Beginning with the first line below, please repeat the material exactly, ending with the line that includes "32: (314, 265)".
■ ■ ■
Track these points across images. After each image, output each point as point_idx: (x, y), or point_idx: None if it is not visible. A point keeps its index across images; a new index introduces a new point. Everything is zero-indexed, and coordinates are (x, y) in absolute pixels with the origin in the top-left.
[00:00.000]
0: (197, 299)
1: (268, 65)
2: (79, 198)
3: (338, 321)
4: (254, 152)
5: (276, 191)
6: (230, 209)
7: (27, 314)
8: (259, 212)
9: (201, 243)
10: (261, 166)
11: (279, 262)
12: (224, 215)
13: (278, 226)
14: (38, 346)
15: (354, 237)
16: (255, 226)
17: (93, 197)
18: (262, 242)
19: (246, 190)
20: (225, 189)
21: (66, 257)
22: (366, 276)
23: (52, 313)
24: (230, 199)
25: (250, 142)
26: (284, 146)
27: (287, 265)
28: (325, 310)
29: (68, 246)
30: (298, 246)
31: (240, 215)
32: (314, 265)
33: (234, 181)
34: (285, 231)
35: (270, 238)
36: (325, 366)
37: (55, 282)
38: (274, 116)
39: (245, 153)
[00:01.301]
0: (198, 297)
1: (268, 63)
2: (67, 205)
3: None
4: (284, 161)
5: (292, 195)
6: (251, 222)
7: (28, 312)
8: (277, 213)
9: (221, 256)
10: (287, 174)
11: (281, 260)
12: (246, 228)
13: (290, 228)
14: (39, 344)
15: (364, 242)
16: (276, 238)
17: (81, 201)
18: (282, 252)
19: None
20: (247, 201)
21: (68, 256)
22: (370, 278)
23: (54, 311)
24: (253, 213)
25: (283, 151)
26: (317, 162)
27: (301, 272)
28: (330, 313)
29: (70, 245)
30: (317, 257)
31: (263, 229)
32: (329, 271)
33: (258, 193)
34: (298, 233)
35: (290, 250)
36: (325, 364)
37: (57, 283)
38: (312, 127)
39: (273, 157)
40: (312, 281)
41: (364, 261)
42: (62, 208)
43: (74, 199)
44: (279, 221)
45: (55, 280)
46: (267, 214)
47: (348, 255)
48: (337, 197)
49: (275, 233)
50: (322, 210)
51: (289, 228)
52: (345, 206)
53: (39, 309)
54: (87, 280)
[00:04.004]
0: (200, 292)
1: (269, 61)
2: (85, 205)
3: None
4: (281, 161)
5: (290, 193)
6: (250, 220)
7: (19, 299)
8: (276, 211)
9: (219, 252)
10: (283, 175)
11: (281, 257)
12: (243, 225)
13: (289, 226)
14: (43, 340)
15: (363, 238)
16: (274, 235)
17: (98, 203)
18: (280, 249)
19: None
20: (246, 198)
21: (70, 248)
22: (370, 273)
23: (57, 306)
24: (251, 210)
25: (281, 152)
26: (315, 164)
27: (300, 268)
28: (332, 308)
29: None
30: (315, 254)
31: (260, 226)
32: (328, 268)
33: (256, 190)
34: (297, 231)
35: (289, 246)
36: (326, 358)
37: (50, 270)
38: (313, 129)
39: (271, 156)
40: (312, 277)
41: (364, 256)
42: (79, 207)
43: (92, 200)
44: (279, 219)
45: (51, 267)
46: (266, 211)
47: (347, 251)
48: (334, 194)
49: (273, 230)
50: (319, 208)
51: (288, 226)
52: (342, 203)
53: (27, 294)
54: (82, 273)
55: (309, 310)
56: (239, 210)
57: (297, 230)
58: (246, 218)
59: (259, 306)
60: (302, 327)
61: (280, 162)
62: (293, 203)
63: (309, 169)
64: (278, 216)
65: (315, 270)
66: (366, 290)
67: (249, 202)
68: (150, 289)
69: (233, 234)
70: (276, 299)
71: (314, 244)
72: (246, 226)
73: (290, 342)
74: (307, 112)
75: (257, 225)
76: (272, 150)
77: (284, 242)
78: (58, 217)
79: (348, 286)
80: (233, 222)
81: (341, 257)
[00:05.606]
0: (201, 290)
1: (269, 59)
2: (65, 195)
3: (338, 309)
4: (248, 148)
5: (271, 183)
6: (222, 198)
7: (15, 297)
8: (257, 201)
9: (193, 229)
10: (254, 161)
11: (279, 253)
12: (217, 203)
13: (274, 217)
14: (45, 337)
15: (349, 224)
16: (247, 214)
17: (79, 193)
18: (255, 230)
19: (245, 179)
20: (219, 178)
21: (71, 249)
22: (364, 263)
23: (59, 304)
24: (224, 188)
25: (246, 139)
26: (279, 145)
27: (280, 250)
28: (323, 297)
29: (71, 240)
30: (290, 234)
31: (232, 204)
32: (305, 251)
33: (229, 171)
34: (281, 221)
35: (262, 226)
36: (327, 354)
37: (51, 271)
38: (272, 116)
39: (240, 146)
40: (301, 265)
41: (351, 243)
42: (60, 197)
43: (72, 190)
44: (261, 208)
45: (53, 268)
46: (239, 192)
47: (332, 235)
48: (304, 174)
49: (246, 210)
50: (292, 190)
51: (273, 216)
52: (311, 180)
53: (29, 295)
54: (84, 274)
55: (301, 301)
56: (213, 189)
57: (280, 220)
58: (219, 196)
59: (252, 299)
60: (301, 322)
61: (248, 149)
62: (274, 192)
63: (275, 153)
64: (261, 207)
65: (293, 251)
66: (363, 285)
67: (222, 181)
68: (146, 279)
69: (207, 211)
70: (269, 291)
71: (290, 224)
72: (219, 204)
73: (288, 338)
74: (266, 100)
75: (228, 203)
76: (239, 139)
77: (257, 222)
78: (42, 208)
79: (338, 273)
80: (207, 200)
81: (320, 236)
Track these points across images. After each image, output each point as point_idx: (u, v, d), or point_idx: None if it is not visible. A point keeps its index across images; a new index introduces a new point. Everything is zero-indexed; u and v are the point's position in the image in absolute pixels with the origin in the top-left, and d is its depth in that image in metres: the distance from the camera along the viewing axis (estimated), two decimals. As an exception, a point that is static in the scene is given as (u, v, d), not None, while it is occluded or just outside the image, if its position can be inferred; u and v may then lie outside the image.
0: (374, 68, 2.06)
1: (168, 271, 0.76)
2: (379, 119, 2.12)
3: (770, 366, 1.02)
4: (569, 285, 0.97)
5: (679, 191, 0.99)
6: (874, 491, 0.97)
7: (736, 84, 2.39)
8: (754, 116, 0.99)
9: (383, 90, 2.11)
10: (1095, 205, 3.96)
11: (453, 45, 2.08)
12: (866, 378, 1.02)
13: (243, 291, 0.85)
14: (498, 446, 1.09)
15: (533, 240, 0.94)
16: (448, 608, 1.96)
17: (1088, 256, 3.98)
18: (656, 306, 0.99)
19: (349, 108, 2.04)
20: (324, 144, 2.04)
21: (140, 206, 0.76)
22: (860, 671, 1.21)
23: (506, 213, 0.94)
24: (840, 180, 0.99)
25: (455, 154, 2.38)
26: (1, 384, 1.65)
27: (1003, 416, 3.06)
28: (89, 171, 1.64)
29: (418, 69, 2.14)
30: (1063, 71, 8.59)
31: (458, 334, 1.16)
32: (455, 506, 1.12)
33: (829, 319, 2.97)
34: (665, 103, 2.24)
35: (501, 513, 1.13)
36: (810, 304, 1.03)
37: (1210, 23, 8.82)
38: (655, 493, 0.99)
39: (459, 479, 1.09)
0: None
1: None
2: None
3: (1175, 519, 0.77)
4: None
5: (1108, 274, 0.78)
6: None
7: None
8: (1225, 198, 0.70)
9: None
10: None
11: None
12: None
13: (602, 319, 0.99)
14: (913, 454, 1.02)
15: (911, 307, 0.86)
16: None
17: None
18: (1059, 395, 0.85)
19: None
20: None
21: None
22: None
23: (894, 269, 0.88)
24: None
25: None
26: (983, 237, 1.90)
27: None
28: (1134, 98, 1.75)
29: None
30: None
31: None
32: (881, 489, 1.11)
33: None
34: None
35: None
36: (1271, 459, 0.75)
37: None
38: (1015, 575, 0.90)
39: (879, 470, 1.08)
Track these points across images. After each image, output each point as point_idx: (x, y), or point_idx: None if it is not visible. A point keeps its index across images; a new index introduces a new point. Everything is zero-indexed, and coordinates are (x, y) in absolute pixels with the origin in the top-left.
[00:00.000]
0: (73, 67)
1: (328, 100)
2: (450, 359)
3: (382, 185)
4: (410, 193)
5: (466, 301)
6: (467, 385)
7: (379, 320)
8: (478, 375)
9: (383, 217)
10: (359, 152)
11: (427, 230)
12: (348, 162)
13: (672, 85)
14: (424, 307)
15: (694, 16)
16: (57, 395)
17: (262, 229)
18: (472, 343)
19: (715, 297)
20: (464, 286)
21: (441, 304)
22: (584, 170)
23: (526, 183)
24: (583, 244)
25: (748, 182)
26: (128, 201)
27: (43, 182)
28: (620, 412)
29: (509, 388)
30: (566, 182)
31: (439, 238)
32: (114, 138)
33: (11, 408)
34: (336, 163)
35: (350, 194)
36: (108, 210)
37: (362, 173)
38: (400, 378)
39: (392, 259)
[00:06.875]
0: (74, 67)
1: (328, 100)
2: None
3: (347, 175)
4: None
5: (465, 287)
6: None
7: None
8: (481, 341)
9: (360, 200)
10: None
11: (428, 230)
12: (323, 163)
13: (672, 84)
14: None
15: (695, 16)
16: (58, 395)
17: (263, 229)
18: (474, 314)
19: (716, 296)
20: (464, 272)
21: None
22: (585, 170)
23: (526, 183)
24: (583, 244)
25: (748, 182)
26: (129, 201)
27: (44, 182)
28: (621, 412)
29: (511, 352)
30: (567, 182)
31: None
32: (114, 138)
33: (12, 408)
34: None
■ ■ ■
▸ **EXPECTED ANSWER**
Track these points across images. After each image, output each point as point_idx: (x, y), or point_idx: None if it is not visible. A point keeps its index across images; a new index introduces a new point. Everything is zero-indexed, and coordinates are (x, y) in absolute pixels with the origin in the top-left.
[00:00.000]
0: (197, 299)
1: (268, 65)
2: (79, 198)
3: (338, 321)
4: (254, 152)
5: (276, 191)
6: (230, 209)
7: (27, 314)
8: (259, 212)
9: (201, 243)
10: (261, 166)
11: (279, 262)
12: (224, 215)
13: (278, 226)
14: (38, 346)
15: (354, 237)
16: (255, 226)
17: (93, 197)
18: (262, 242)
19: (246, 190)
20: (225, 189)
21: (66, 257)
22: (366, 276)
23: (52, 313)
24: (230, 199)
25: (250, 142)
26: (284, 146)
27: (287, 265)
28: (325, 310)
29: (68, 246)
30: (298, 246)
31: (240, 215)
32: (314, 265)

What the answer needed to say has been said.